不思議に思っていると後ろから声が掛かった。
「こりゃ、ヴェレク。やけに時間が掛かっておったようじゃが、あれは何だったのじゃ? やはり盗賊じゃったのか?」
降りてきたグレンクが歩いてくると真剣な表情で説明を求められる。
ケルビも横に並んでいた。
「待て待てグレンク。村の皆とて気になっているから、全員が集まったところで話して貰った方が良いだろうな」
姿を現わしたラダンが余計なこと言う。
「俺そう言うの、苦手なんだよなぁ。……村長と団長だけに報告で、良くない?」
「何を言っているんだ! お前は全ての村民にとって大切な、この村を守ろうと行動したんだぞ。苦手なんて言ってないで、胸を張って説明すれば良いんだ!」
ヴェレクを揶揄ういつものニヨニヨとした笑顔ではなく真剣そのものだった。
そこにはヴェレクを一端の大人だと認めている心が確かにあるのだと思える。
「みんながこの村を好きなんだぞ。まあお前は、大大大好きだろうけどな?」
「はぁぁぁあ? んな訳ねえだろうがぁ! 脳ミソどこに落っことしてきた? 耳クソ程度だ! 耳クソ程度」
勘違いだったのかもしれない。既にいつものニヨニヨとした気持ち悪い表情に戻っていた。

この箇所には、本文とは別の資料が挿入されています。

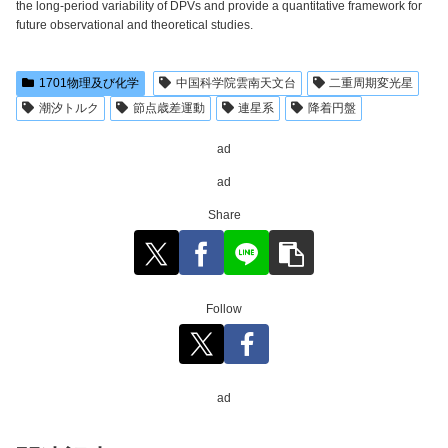
the long-period variability of DPVs and provide a quantitative framework for
future observational and theoretical studies.
1701物理及び化学
中国科学院雲南天文台
二重周期変光星
潮汐トルク
節点歳差運動
連星系
降着円盤
ad
ad
Share
Follow
ad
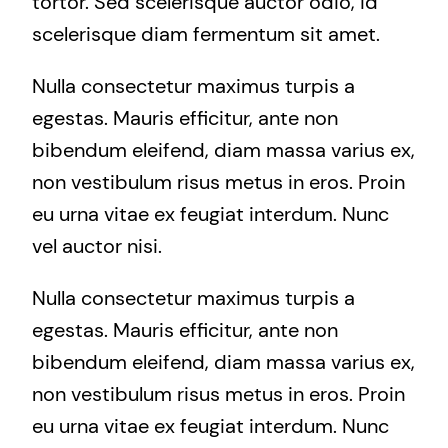
tortor. Sed scelerisque auctor odio, id
scelerisque diam fermentum sit amet.
Nulla consectetur maximus turpis a
egestas. Mauris efficitur, ante non
bibendum eleifend, diam massa varius ex,
non vestibulum risus metus in eros. Proin
eu urna vitae ex feugiat interdum. Nunc
vel auctor nisi.
Nulla consectetur maximus turpis a
egestas. Mauris efficitur, ante non
bibendum eleifend, diam massa varius ex,
non vestibulum risus metus in eros. Proin
eu urna vitae ex feugiat interdum. Nunc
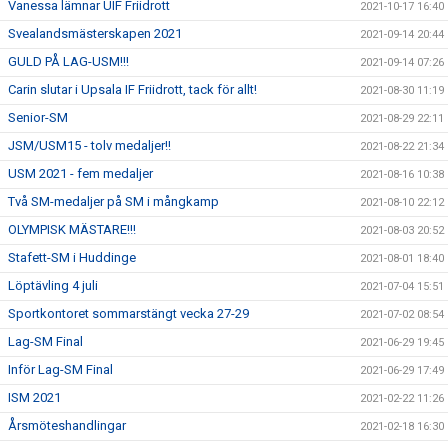
Vanessa lämnar UIF Friidrott
2021-10-17 16:40
Svealandsmästerskapen 2021
2021-09-14 20:44
GULD PÅ LAG-USM!!!
2021-09-14 07:26
Carin slutar i Upsala IF Friidrott, tack för allt!
2021-08-30 11:19
Senior-SM
2021-08-29 22:11
JSM/USM15 - tolv medaljer!!
2021-08-22 21:34
USM 2021 - fem medaljer
2021-08-16 10:38
Två SM-medaljer på SM i mångkamp
2021-08-10 22:12
OLYMPISK MÄSTARE!!!
2021-08-03 20:52
Stafett-SM i Huddinge
2021-08-01 18:40
Löptävling 4 juli
2021-07-04 15:51
Sportkontoret sommarstängt vecka 27-29
2021-07-02 08:54
Lag-SM Final
2021-06-29 19:45
Inför Lag-SM Final
2021-06-29 17:49
ISM 2021
2021-02-22 11:26
Årsmöteshandlingar
2021-02-18 16:30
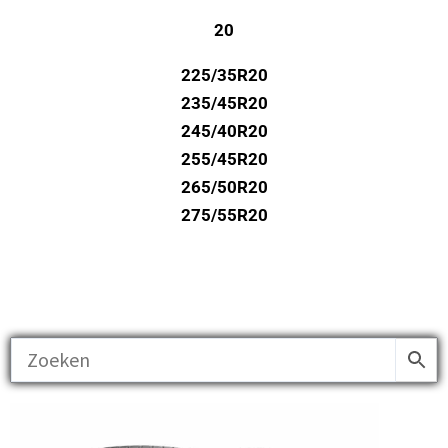
20
225/35R20
235/45R20
245/40R20
255/45R20
265/50R20
275/55R20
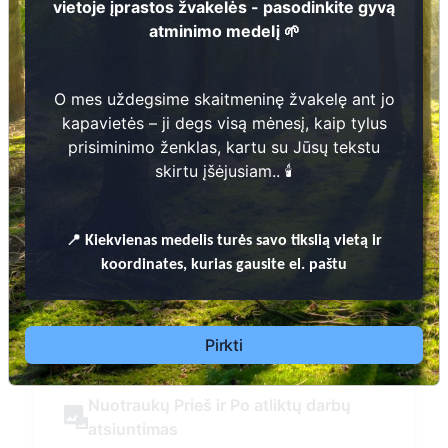
atminimo medelį
Daugiau informacijos
O mes uždegsime skaitmeninę žvakelę ant jo kapavie
prisiminimo ženklas, kartu su Jūsų teks
ų
📍
Kiekvienas
medelis turės savo tikslią vietą ir k
Pirkti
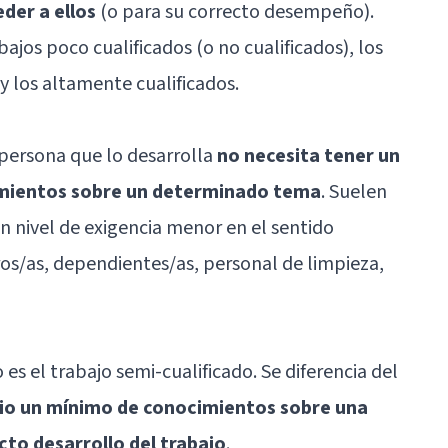
eder a ellos
(o para su correcto desempeño).
ajos poco cualificados (o no cualificados), los
 y los altamente cualificados.
 persona que lo desarrolla
no necesita tener un
imientos sobre un determinado tema
. Suelen
n nivel de exigencia menor en el sentido
os/as, dependientes/as, personal de limpieza,
o es el trabajo semi-cualificado. Se diferencia del
io un mínimo de conocimientos sobre una
cto desarrollo del trabajo
.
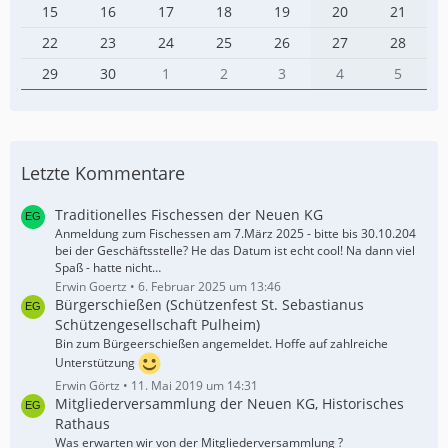
15
16
17
18
19
20
21
22
23
24
25
26
27
28
29
30
1
2
3
4
5
Letzte Kommentare
Traditionelles Fischessen der Neuen KG
Anmeldung zum Fischessen am 7.März 2025 - bitte bis 30.10.204
bei der Geschäftsstelle? He das Datum ist echt cool! Na dann viel
Spaß - hatte nicht…
Erwin Goertz
6. Februar 2025 um 13:46
Bürgerschießen (Schützenfest St. Sebastianus
Schützengesellschaft Pulheim)
Bin zum Bürgeerschießen angemeldet. Hoffe auf zahlreiche
Unterstützung
Erwin Görtz
11. Mai 2019 um 14:31
Mitgliederversammlung der Neuen KG, Historisches
Rathaus
Was erwarten wir von der Mitgliederversammlung ?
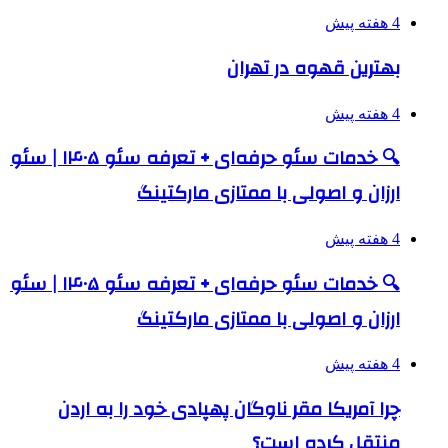
4 هفته پیش
بهترین قهوه در تهران
4 هفته پیش
🔍 خدمات سئو حرفه‌ای + تعرفه سئو ۱۴۰۵ | سئو
ارزان و اصولی با ممتازی مارکتینگ
4 هفته پیش
🔍 خدمات سئو حرفه‌ای + تعرفه سئو ۱۴۰۵ | سئو
ارزان و اصولی با ممتازی مارکتینگ
4 هفته پیش
چرا آمریکا مقر ناوگان پهپادی خود را به اردن
منتقل کرده است؟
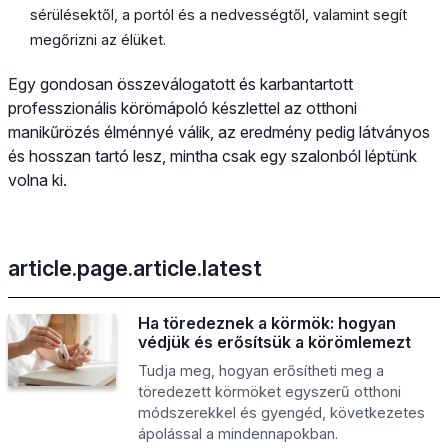
sérülésektől, a portól és a nedvességtől, valamint segít
megőrizni az élüket.
Egy gondosan összeválogatott és karbantartott
professzionális körömápoló készlettel az otthoni
manikűrözés élménnyé válik, az eredmény pedig látványos
és hosszan tartó lesz, mintha csak egy szalonból léptünk
volna ki.
article.page.article.latest
Ha töredeznek a körmök: hogyan
védjük és erősítsük a körömlemezt
Tudja meg, hogyan erősítheti meg a
töredezett körmöket egyszerű otthoni
módszerekkel és gyengéd, következetes
ápolással a mindennapokban.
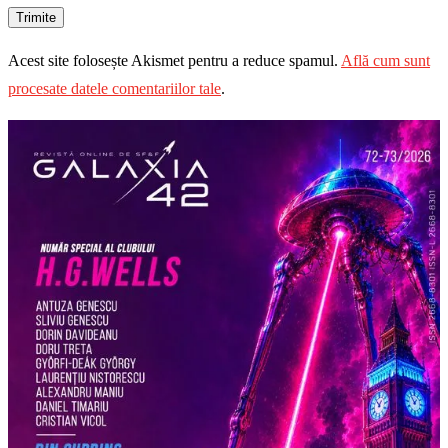
Acest site folosește Akismet pentru a reduce spamul.
Află cum sunt
procesate datele comentariilor tale
.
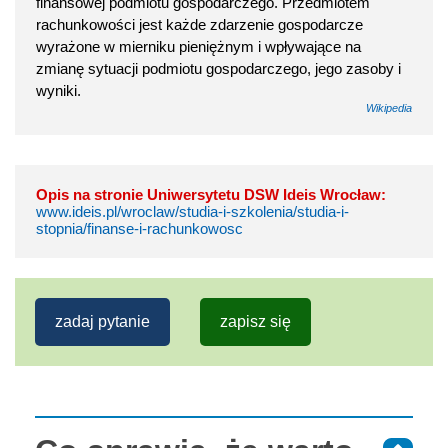
finansowej podmiotu gospodarczego. Przedmiotem
rachunkowości jest każde zdarzenie gospodarcze
wyrażone w mierniku pieniężnym i wpływające na
zmianę sytuacji podmiotu gospodarczego, jego zasoby i
wyniki.
Wikipedia
Opis na stronie Uniwersytetu DSW Ideis Wrocław:
www.ideis.pl/wroclaw/studia-i-szkolenia/studia-i-
stopnia/finanse-i-rachunkowosc
zadaj pytanie
zapisz się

ざわざわとした方に視線を向けると、安心したからなのか軽口を言い合いながら華表の方向から来る村民達がいた。
ヴェレクの視線に気が付くと顔の皺が深くなっていくのが分かる。
ヴェレクを見詰め、微笑み掛けながら集まってくるのだ。
(はは! ラダンは今度こそ酔い潰してやるとして、――やっぱこうでなくっちゃな! この村は)
いつもの村島、ラダン村島に、これまでのような時間が戻ってきたのだった。